IJCNLP-AACL 2023 aims to have a broad technical program. Relevant topics for the conference include, but are not limited to, the following areas (in alphabetical order):
- Computational Social Science and Cultural Analytics
- Dialogue and Interactive Systems
- Discourse and Pragmatics
- Ethics and NLP
- Information Extraction
- Information Retrieval and Text Mining
- Interpretability and Analysis of Models for NLP
- Language Grounding to Vision, Robotics and Beyond
- Multilingualism and Language Contact: Code-switching, Representation Learning, Cross-lingual transfer
- Linguistic Theories, Cognitive Modeling, and Psycholinguistics
- Machine Learning for NLP
- Machine Translation
- NLP Applications
- Phonology, Morphology, and Word Segmentation
- Question Answering
- Resources and Evaluation
- Semantics: Lexical
- Semantics: Sentence-level Semantics, Textual Inference, and Other Areas
- Sentiment Analysis, Stylistic Analysis, and Argument Mining
- Speech and Multimodality
- Syntax: Tagging, Chunking and Parsing
- Theme Track: Large Language Models and Regional/Low-Resource Languages
Theme Track: Large Language Models and Regional/Low-Resource Languages
LLMs (large language models) have been a major breakthrough in NLP, allowing machines to process and understand human language with unprecedented effectiveness and efficiency. However, LLMs are predominantly utilized for widely-spoken languages like English, Chinese, and Spanish. However, the development (e.g., pre-training or fine-tuning) and utilization of LLMs for regional languages, such as those spoken in ASEAN countries, as well as low-resource languages, often receive insufficient attention.
The inadequate development and utilization of LLMs for regional and low-resource languages is a significant issue. Many people around the world speak such languages as their primary language, which often have unique grammatical structures, vocabulary, and cultural elements that are not easily translatable to other languages.
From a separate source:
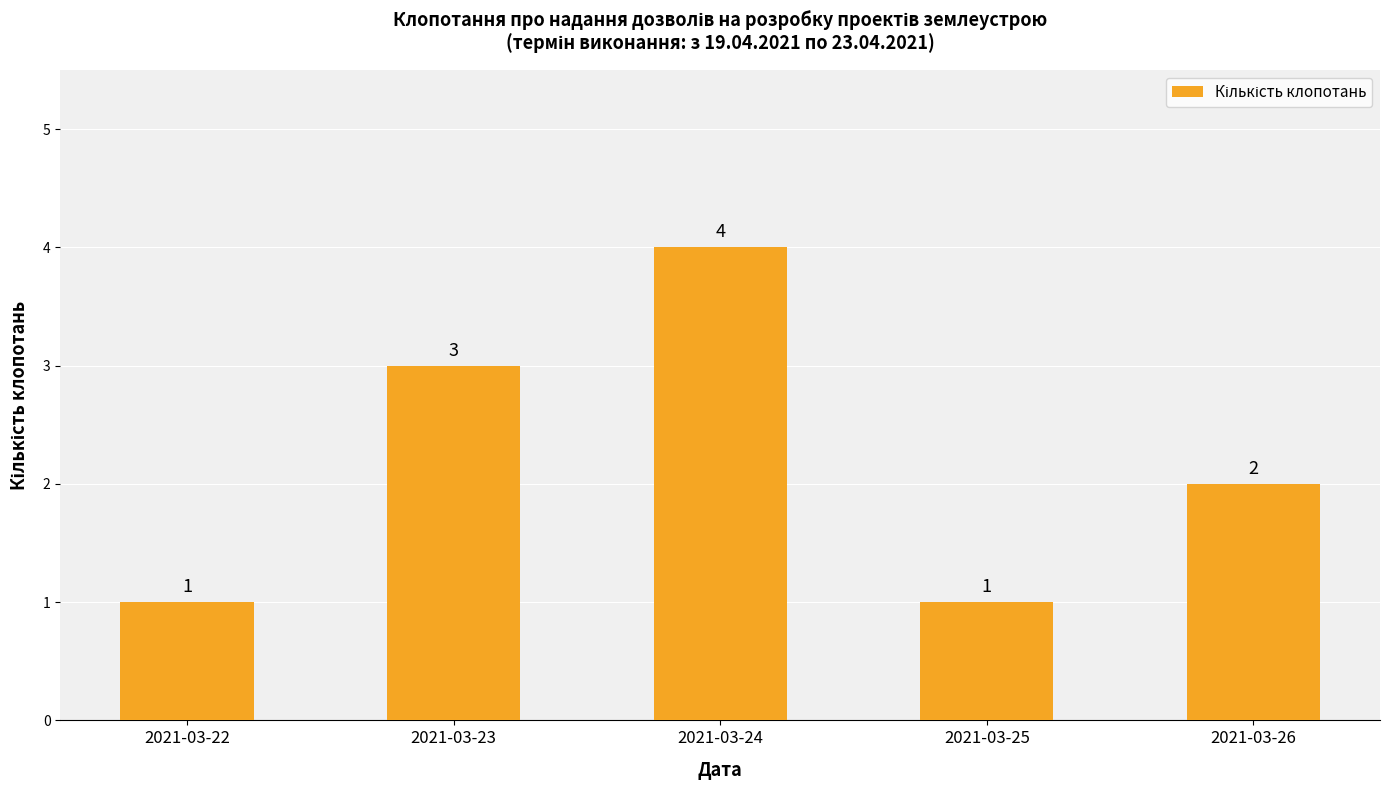

What value does the data have at 2021-03-22?

1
The neglect of these languages in LLM research and development may hinder the creation of effective NLP tools for such languages, resulting in the linguistic and cultural exclusion of those who use them.
Improving the situation for regional and low-resource languages requires researchers and developers to prioritize the development of LLMs specifically designed for these languages, through pre-training or fine-tuning, and with sufficient consideration given to the context of how these languages are typically used by their speakers (e.g., code-mixed with local dialects or English). This may involve developing new models that account for the unique features of each language or adapting existing models to work with languages that have limited data available. Another crucial research topic is exploring how existing LLMs can better support the processing of such languages, including in downstream applications. Furthermore, efforts should be made to collect and curate high-quality language data to train and evaluate LLMs for these languages, both in the aspects of capability and value alignment.
In IJCNLP-AACL 2023, we are delighted to announce a special theme on “Large Language Models (LLMs) and Regional/Low-Resource Languages”. We welcome submissions from researchers on a range of topics within this theme, including position papers, opinion pieces, modeling studies, resource papers, and application papers. Possible topics of interest include (but are not limited to):
- Developing effective or efficient pre-training and fine-tuning techniques for large language models in regional/low-resource languages.
- Evaluating the effectiveness of current large language models on regional and low-resource languages, and identifying areas for improvement.
- Investigating the impact of pre-training and fine-tuning large language models on linguistic and cultural diversity for regional/low-resource languages.
- Developing strategies for creating high-quality data for pre-training or fine-tuning in regional/low-resource languages to improve the performance of large language models.
- Assessing the ethical considerations of using large language models in regional/low-resource languages, including issues of linguistic and cultural bias.
- Proposing techniques to manage regional-specific or emerging linguistic issues such as code-mixing, informal forms of regional languages in social media and English as used by regional (e.g., Southeast Asian) speakers.
- Exploring the potential of transfer learning or adaptation strategies to improve the performance of large language models in regional/low-resource languages, including those that take advantage of the common linguistic roots of some related regional languages or dialects.
The theme track submissions can be either long or short papers.